Charles Guérin

Soirs de stérilité qui font l’âme plus sèche.

Soirs de stérilité qui font l’âme plus sèche
Qu’une route où le vent de décembre a soufflé !
Soirs où sous la douleur âcre le cœur gelé
Fait le cri d’une terre aride sous la bêche !
 
On se sent seul, on se sent las, on se sent vieux,
Avec des mains sans foi pour lever le calice.
On attend vainement qu’une larme jaillisse
Des paupières de plomb qui pèsent sur les yeux.
 
Il fait si froid vraiment, vraiment si froid dans l’âme,
Si froid. On tourne en rond dans un grand pays noir,
En rond, toujours en rond, et sans même l’espoir
De voir, là-bas, surgir la colonne de flamme.
 
Il fait noir, il fait froid, car les dieux sont partis,
Emportant l’idéal foyer et la lumière.
L’humanité s’endort en pleurant, et la terre
Reste sourde aux profonds sanglots de ses petits.
 
Dieu qu’on a descendu des croix, dieux qu’on exile,
Ignorez-vous pourquoi, d’un cœur débile, au soir,
Le poète, mauvais jardinier, va s’asseoir
Et se croise les bras devant le sol stérile ?
 
C’est que malgré la femme, hélas ! On est trop seul.
Et l’orgueil souffle à l’homme écrasé qui succombe :
« Prends le lit nuptial pour mesurer ta tombe ;
Découpe, dans tes draps de noces, ton linceul.
 
Tout est vain ; laisse là le labeur et la lutte.
Rêve ; épuise ta vie en baisers inféconds.
Regarde s’iriser le vin dans les flacons.

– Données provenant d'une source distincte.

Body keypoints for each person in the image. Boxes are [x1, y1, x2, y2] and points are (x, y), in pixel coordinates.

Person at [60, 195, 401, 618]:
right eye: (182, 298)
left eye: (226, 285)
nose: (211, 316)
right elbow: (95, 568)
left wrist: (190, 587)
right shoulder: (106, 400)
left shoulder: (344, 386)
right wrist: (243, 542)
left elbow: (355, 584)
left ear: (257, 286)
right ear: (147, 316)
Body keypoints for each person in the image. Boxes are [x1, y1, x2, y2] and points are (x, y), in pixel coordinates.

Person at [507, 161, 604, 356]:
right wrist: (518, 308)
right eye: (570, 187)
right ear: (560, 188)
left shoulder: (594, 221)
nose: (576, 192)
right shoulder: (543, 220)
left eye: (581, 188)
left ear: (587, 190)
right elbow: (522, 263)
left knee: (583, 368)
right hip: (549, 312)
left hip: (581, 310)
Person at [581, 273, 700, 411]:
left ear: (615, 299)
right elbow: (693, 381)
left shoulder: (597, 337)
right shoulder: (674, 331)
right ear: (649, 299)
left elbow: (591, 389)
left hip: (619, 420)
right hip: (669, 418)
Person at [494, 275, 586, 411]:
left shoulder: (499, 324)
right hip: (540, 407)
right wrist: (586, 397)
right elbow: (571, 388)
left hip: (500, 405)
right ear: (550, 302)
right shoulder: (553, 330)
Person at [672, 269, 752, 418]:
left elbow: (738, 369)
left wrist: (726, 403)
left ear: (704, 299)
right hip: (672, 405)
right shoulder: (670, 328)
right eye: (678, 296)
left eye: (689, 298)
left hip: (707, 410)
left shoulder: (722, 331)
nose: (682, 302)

Souris ; chante ta peine en mineur sur la flûte.
 
Le conclave hideux des péchés capitaux
Chuchote sous le dôme altier du temple : écoute
Dans un bris de vitrail craquer la clef de voûte
Et les piliers s’ouvrir du sol aux chapiteaux.
 
L’hostie a déserté son refuge de verre.
Sois athée, et regarde, en face de la mort,
Les empires crouler sous les sabots du sort
Et le temps aiguiser sa faux sur le calvaire. »
 
Ainsi, sans l’espérance éternelle, sans dieux,
L’humanité vieillie et lasse des étreintes,
Avec des aboiements d’épouvante et des plaintes,
Tourne en rond dans un champ aride et ténébreux ;
 
Champ qui restera noir, à moins qu’une foi fraîche,
Vive rosée, y trace un chemin lumineux,
Ou que l’amour tombant en étoiles des cieux,
Divine manne ardente, embrase l’herbe sèche.